LLM’lerin yapay genel zeka veya hayvan beyninin becerikliliğine ulaşan bir makine için kullanılan terim olan AGI olarak nitelendirilemeyecek kadar kör noktaları olmasına rağmen, bu ortaya çıkan yetenekler bazı araştırmacılara teknoloji şirketlerinin AGI’ya iyimserlerin bile tahmin ettiğinden daha yakın olduğunu gösteriyor. Goertzel Mart ayında Florida Atlantic Üniversitesi’nde derin öğrenme üzerine bir konferansta “Muhtemelen AGI’dan o kadar da uzakta olmadığımızın dolaylı kanıtıdır” dedi. OpenAI eklentileri, ChatGPT’ye insan beynininkine biraz benzeyen modüler bir mimari kazandırdı. “GPT-4’ü birleştirmek [the latest version of the LLM that powers ChatGPT] MIT araştırmacısı Anna Ivanova, çeşitli eklentilerle birlikte, insan benzeri bir işlev uzmanlaşmasına giden bir yol olabilir” diyor.
Ancak aynı zamanda araştırmacılar, bu sistemleri inceleme yeteneklerine açılan pencerenin kapanıyor olabileceğinden endişe ediyorlar. OpenAI, GPT-4’ü nasıl tasarladığı ve eğittiğinin ayrıntılarını açıklamadı, çünkü kısmen Google ve diğer şirketlerle – diğer ülkelerden bahsetmiyorum bile – rekabet halinde. MIT’de teorik fizikçi olan ve mesleğinin tekniklerini yapay zekayı anlamak için uygulayan Dan Roberts, “Muhtemelen endüstriden daha az açık araştırma olacak ve ürünler oluşturmak için işler daha sessiz ve organize olacak” diyor.

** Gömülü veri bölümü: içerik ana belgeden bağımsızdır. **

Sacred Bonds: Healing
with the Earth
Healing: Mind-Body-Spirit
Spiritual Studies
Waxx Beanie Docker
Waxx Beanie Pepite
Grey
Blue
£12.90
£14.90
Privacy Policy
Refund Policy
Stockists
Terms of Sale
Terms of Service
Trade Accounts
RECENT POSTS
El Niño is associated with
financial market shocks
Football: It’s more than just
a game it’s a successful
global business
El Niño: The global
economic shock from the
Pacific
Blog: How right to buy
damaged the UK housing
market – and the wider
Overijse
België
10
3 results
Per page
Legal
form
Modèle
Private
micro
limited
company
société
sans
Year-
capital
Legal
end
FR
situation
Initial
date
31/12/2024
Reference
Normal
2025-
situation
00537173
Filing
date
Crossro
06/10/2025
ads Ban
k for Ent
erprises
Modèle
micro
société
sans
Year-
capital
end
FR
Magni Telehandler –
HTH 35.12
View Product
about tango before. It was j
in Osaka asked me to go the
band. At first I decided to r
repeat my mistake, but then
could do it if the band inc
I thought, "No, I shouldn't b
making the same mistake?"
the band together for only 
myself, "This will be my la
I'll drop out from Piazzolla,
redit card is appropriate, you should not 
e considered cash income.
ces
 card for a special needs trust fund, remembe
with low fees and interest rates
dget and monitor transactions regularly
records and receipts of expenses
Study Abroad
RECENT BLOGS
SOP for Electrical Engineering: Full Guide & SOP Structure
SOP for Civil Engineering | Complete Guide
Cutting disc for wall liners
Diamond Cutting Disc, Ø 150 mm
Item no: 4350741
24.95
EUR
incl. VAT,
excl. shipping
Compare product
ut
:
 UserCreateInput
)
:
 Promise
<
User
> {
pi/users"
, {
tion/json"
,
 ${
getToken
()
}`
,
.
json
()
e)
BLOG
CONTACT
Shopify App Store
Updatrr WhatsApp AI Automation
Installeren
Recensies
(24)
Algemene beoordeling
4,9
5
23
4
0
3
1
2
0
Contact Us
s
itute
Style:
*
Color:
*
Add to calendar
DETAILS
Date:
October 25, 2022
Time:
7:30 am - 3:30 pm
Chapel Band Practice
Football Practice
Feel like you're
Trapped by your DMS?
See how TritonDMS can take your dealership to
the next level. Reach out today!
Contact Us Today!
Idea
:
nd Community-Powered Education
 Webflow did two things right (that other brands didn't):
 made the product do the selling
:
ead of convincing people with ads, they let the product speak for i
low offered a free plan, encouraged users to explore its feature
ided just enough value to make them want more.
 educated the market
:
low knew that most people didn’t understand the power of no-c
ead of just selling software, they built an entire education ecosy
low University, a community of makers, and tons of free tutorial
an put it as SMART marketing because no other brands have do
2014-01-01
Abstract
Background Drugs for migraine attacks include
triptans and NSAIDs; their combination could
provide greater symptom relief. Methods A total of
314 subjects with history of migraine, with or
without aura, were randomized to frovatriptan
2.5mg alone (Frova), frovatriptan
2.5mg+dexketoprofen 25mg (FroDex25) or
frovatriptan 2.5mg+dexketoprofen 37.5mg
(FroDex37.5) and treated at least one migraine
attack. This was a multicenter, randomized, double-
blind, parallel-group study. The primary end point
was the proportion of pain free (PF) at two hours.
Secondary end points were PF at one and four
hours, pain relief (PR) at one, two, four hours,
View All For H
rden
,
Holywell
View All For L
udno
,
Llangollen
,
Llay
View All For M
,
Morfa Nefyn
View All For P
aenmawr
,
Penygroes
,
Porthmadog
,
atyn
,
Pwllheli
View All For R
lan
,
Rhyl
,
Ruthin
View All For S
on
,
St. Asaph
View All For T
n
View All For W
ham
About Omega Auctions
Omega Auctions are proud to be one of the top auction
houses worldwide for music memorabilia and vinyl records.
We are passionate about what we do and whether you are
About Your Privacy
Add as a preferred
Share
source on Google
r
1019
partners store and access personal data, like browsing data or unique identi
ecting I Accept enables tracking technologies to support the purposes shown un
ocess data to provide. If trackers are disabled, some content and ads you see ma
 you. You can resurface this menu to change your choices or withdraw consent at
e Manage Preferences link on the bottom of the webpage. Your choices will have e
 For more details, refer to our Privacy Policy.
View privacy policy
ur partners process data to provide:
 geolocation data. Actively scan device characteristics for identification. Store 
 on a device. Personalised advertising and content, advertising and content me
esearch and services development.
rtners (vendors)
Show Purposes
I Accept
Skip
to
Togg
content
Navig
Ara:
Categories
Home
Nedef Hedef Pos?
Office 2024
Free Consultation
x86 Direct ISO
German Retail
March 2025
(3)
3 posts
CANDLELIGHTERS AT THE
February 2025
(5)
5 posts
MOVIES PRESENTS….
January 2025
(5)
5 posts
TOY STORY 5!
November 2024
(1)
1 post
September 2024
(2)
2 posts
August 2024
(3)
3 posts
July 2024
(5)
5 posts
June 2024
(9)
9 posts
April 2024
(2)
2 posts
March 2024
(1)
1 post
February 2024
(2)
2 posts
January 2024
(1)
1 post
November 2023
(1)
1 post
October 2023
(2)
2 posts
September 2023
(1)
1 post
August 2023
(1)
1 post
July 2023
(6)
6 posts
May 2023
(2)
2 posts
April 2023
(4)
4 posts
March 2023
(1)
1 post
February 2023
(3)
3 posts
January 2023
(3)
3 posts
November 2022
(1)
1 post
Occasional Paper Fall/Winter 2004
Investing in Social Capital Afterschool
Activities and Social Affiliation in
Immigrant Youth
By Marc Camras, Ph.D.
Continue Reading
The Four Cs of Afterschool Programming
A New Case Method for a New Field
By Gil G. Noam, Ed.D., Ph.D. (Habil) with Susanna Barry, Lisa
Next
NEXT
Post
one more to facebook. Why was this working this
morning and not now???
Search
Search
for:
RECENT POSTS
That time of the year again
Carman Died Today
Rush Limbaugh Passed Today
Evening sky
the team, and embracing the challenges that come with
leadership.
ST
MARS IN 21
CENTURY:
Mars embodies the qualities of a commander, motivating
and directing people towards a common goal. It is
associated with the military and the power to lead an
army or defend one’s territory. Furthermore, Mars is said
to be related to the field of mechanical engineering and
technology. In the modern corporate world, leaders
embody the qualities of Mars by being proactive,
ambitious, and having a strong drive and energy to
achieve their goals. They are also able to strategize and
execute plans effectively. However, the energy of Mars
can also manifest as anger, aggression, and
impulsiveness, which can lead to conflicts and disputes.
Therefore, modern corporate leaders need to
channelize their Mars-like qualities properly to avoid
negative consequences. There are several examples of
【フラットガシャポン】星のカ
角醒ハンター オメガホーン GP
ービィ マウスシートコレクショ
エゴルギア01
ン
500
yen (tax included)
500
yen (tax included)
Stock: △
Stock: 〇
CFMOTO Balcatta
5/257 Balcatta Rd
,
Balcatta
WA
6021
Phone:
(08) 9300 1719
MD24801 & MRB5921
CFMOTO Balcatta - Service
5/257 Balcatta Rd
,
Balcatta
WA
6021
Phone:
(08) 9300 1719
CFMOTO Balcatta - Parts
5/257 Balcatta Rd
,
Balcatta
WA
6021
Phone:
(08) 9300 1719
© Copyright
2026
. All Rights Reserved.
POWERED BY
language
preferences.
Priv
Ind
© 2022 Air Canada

Ve bu şeffaflık eksikliği sadece araştırmacılara zarar vermiyor; aynı zamanda yapay zeka teknolojisini benimseme telaşının sosyal etkilerini anlama çabalarını da engelliyor. Mitchell, “Bu modeller hakkında şeffaflık, güvenliği sağlamak için en önemli şeydir” diyor.